I will guess an LED will be better than CFL as a very dim light is just not noticed but a flash is. What I do is swap bulbs around. Same problem exists with two way lamps and dimming switches. The manufacturers it seems are obliged to mark bulbs if they are non dimmable (I would have expected the reverse) so the chances are bulbs which are dimmable will work OK as the dimmer switch also leaks power. So I would get a dimmable LED bulb and try that. Please tell us if it worked.
 
Ahhh, that explains why my old bulb worked okay for several years. The original was a GE 15-watt one, compared with the Philips 18-watt that I just put in. So maybe I'll just try a couple of different brands of CFL and see if any works -- they'll always be good as spares for the rest of the house. I'll also look out for a dimmable LED bulb but, if I remember correctly from previous shopping, they cost an arm and a leg.
 
I got a LED 10W BA22d bulb from Aldi which was dimmable, from B&M bargains I got two LED 10W bulbs BA22d non-dimmable for under £10 the pair. At those prices worth a go.
 
10W is a bit too dim, unless their incandescent equivalent is different from the fluorescent bulbs. I need something around the 15/18 watt range (65/85 equivalent, I believe). Anyway, I'm going to have a look around the shops this morning to see what I can get.
 
Well, this is becoming a saga! I've found a few dimmable bulbs, and bought a 9W (allegedly 60W equivalent, so it must be more efficient than the fluorescent ones) LED one at my local Sainsburys, but it's got an Edison screw end. I've tried by local DIY stores (Wickes and B&Q), but they don't stock Edison screw bulb holders, despite stocking about equal quantities of bayonet and screw-ended bulbs. I've checked out a couple of "bargain" stores, but all they have is incandescent filament bulbs, but still no bulb holders.

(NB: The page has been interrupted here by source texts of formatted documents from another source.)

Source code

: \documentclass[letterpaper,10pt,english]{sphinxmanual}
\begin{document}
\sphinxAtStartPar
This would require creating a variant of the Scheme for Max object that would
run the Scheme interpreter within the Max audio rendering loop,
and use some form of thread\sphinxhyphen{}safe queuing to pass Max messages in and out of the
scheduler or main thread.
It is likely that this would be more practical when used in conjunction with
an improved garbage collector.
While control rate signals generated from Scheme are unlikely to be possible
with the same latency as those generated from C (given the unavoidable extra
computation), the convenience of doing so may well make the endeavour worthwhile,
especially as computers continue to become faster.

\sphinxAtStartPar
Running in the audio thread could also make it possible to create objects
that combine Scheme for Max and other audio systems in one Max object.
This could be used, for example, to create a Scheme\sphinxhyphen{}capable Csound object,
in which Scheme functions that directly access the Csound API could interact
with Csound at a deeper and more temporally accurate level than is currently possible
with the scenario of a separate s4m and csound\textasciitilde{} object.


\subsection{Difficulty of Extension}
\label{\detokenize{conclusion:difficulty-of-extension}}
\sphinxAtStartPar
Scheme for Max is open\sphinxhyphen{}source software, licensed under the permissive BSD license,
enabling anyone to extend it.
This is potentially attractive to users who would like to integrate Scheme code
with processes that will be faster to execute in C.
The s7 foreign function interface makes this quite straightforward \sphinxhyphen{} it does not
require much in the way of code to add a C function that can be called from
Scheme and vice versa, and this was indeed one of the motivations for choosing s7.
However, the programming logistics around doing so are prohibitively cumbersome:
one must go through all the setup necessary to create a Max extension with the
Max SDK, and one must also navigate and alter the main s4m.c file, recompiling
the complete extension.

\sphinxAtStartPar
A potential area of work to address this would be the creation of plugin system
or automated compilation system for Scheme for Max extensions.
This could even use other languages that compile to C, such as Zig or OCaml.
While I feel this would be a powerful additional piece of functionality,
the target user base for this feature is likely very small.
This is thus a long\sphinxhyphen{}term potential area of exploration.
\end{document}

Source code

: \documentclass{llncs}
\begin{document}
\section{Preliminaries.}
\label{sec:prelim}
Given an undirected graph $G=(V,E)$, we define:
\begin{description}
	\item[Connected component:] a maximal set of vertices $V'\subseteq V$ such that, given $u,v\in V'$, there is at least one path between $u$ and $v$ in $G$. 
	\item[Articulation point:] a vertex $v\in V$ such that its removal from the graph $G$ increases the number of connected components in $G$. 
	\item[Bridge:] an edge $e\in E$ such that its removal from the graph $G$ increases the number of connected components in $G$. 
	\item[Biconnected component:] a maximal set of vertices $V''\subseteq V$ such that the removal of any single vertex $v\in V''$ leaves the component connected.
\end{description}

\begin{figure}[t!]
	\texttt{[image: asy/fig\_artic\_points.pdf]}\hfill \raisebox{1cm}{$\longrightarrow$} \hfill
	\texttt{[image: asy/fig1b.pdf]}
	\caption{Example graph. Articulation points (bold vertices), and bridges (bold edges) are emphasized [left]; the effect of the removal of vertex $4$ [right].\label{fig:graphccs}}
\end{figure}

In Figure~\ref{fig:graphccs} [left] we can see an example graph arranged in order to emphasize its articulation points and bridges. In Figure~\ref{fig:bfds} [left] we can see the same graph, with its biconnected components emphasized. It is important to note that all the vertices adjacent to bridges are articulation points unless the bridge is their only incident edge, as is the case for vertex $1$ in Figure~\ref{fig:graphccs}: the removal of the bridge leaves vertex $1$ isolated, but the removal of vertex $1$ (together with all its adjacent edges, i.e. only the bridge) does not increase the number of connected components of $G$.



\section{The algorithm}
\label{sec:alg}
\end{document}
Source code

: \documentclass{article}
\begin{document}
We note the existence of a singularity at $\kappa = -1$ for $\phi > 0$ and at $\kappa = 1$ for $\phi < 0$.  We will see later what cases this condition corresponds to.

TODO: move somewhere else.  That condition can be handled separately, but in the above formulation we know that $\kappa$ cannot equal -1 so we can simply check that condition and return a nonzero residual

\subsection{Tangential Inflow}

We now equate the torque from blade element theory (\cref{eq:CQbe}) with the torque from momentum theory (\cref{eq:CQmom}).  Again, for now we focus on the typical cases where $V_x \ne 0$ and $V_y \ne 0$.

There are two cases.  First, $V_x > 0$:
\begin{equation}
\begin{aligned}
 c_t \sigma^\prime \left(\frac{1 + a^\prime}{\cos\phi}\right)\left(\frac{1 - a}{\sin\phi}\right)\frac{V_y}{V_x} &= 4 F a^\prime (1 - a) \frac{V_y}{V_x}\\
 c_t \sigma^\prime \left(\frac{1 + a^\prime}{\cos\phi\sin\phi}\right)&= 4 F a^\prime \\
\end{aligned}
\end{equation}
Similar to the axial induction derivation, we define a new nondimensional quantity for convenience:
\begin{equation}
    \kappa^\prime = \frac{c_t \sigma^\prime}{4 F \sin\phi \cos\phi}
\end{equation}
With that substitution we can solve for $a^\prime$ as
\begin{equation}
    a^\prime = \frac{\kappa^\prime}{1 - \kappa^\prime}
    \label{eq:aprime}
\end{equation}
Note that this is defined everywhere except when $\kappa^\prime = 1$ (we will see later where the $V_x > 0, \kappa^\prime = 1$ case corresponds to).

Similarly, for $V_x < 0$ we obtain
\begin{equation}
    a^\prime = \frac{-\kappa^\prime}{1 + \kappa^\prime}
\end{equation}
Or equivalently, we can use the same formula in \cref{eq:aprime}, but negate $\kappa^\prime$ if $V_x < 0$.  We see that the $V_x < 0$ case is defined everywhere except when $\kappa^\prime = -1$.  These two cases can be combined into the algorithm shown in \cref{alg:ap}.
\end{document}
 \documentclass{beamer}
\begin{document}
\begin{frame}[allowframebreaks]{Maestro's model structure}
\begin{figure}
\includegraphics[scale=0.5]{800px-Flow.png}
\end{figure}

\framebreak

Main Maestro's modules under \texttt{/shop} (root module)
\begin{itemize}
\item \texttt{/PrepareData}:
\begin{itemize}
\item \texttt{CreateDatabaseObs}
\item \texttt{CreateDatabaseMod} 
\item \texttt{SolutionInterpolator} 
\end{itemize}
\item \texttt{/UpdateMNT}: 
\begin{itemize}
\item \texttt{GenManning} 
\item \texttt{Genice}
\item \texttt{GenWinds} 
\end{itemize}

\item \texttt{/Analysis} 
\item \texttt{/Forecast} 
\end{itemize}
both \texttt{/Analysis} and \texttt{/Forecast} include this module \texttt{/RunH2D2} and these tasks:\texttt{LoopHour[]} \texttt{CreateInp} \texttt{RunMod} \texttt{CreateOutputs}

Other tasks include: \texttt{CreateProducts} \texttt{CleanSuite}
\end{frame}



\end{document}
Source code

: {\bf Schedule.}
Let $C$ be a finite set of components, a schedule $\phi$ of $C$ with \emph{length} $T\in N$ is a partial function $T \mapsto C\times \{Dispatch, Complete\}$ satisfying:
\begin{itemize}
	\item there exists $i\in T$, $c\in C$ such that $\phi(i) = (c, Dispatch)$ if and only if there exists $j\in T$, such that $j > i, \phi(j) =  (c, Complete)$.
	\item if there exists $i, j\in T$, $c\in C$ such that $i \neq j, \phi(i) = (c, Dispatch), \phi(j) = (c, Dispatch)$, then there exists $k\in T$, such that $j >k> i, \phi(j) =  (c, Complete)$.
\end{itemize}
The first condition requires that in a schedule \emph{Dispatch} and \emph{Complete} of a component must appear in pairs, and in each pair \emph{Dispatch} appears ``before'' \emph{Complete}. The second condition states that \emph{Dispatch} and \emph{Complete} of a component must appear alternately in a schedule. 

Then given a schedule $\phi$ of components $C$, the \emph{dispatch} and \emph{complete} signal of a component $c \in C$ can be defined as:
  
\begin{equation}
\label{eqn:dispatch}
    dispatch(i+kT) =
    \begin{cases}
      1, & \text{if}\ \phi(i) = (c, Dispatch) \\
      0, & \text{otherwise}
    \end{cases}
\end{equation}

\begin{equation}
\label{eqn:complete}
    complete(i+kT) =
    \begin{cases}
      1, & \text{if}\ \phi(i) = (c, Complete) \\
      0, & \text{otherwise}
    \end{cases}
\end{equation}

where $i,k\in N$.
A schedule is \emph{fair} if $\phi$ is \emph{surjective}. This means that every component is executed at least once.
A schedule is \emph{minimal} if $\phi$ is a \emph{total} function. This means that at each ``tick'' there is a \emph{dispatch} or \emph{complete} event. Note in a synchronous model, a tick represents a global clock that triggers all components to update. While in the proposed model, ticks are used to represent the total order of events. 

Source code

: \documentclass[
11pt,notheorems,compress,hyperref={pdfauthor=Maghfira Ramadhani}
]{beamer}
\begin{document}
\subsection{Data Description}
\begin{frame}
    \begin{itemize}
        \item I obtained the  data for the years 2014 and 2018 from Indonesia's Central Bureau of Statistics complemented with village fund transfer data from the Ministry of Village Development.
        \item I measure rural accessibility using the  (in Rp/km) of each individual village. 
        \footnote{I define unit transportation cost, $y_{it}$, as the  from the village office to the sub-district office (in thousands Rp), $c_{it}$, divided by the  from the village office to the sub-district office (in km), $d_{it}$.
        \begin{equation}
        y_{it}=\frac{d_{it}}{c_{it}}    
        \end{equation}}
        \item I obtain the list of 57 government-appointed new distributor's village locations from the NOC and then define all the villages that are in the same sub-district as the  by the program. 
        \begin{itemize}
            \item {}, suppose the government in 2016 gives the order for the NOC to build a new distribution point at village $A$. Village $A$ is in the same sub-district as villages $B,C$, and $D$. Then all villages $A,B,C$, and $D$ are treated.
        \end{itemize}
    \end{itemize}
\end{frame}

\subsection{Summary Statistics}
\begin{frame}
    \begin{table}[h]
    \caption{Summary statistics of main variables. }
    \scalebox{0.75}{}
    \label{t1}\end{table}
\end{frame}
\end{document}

What's puzzling me is, why so many screw-ended bulbs are on sale, but no holders for them? Are new British houses using screw sockets instead of bayonet? I see I can get Edison bulb holders on the internet, but they're all "antique" style brass ones. Why no regular white bakelite ones from mainstream suppliers?
 
eBay came to my rescue with a screw bulb holder for my pendant light, but the dimmable led 9W (60W equivalent) bulb I got from Sainsbury's for £4.50 is acting strange. It switched on/off okay when I first installed it, then next time I switched on/off it just went dim when I switched off. An hour or so later I then switched on and off again, and it lit and then switched off correctly. I'm going to put the incandescent bulb back in tomorrow, then it looks like the capacitor (or whatever it is, as mentioned by freddo in an earlier post) is the only way I'll get a reliable system with modern low-energy bulbs.